The Fallacy of the "Singularity"

Singularity” is a nice buzzword. It sounds so scientific and futuristic. It plays on a great fear of our time: obsolescence by machines.

It’s a fear as old as the Industrial Revolution, when a single machine began doing the work of a man. Then two. Then ten. Now complex robots can not only do work instead of a person—instead of many, many people—they can actually perform tasks that a human could not.

It’s a fear sensationalized in 2001, Terminator, and Blade Runner.

But is it remotely rational?

The basic version is this: eventually we will build a computer “smart” enough to design a smarter computer. At that moment, we humans will no longer be able to stop the forward march of computers and robots, who will surely build homicidal androids and lead a bloody revolution.

Computers, however, have not really gotten “smarter” in any meaningful sense. Ever. They’ve gotten much, much faster.
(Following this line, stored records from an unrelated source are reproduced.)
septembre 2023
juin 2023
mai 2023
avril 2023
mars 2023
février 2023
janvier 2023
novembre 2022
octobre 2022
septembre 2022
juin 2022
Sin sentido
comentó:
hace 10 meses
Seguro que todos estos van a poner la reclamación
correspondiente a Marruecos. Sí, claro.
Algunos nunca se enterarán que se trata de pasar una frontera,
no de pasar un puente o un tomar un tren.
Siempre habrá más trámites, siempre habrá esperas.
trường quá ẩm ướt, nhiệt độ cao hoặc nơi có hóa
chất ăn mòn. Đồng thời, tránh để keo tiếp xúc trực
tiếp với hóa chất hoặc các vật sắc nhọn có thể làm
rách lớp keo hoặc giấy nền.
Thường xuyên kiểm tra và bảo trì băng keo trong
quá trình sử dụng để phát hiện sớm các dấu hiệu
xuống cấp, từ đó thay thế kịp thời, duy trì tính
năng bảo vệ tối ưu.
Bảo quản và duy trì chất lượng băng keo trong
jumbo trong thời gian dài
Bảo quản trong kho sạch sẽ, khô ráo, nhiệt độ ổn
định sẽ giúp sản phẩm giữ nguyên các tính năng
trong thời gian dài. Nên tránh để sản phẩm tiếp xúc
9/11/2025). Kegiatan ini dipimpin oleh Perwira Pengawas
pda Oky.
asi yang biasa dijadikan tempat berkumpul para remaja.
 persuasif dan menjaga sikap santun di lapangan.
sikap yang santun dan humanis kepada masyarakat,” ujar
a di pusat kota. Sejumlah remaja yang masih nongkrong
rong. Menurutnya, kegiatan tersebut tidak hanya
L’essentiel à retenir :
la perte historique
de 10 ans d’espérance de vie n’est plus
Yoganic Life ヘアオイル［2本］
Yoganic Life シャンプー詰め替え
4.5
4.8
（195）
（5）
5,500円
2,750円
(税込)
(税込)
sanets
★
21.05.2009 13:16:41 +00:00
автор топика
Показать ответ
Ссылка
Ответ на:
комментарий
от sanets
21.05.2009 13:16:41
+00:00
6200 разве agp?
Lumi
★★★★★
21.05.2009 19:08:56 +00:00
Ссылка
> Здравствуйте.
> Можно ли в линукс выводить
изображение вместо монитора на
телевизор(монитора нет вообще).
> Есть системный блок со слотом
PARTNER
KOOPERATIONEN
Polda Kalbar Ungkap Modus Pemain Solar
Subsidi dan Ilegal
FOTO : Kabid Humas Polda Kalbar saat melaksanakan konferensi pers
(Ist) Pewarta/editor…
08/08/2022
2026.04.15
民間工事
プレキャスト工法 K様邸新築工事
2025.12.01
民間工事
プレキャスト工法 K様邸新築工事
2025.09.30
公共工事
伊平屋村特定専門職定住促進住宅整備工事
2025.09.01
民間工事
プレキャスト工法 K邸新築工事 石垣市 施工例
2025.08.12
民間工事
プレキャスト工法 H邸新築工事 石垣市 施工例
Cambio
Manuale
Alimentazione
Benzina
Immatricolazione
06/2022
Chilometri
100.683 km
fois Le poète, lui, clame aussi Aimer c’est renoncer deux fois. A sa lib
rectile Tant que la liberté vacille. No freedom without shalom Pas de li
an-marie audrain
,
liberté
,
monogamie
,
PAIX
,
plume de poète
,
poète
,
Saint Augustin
Programmers have gotten smarter, and have learned, invented, discovered new techniques for solving problems, new problems, new solutions, and so on. New instruction sets have been added to processors to encompass complex, but common, tasks and simplify programs. More transistors allow more data to go through, and new materials mean that we will continue to cram more information into fewer electrons with less friction—though we can never really pass one bit/lepton. 64-bit processors mean we can keep more of those bits in RAM and 128-bit file systems can store more data than will ever exist on earth (at least without boiling the oceans).

Shelly Blake-Plock asked “what do we mean by smart?” when we talk about computers? It’s an important question.

Since computers are not capable of independent thought—a human is the ultimate source of all their “thoughts”—I think the best definition of “smart” relates to the kinds of problems it can solve. If computer A can solve more problems than computer B, then it is “smarter.” Right?

Except, by that definition, computers haven’t gotten any smarter since the 1930s!

The two important classes of problems are *undecidable *problems, like the Halting Problem, and NP-complete problems, like the Traveling Salesman.

For undecidable problems, no computer will ever be able to come up with an answer, unless we undergo a fundamental shift in computing, and then there will probably just be a different set of undecidable problems.

For NP-complete problems, new computers are able to work on them faster, and reach new solutions, but only because we were too impatient to wait for the old ones. Sometimes, people come up with solutions to solve a particular NP-complete problem, or a particular instance of it, a little faster, it is likely that there is an absolute limit on this. (That is if NP≠P, as seems likely.)

The trick is that all computers are less powerful than abstract machines like Universal Turing machines or RASPs. Given enough time, a simple, abstract Universal Turing machine could solve any problem the most advanced super-computer could solve. And these mathematical limitations apply to perfect, abstract machines with literally infinite storage (way more than 128-bit) and infinite time. These mathematical limitations define the word “computable” itself.

So really, computers haven’t gotten one bit (or byte) smarter. Ever.

I think we’re safe from the robot revolution.

Now, if someone builds a machine that runs at one kilohertz, but can think for itself, we’re in trouble.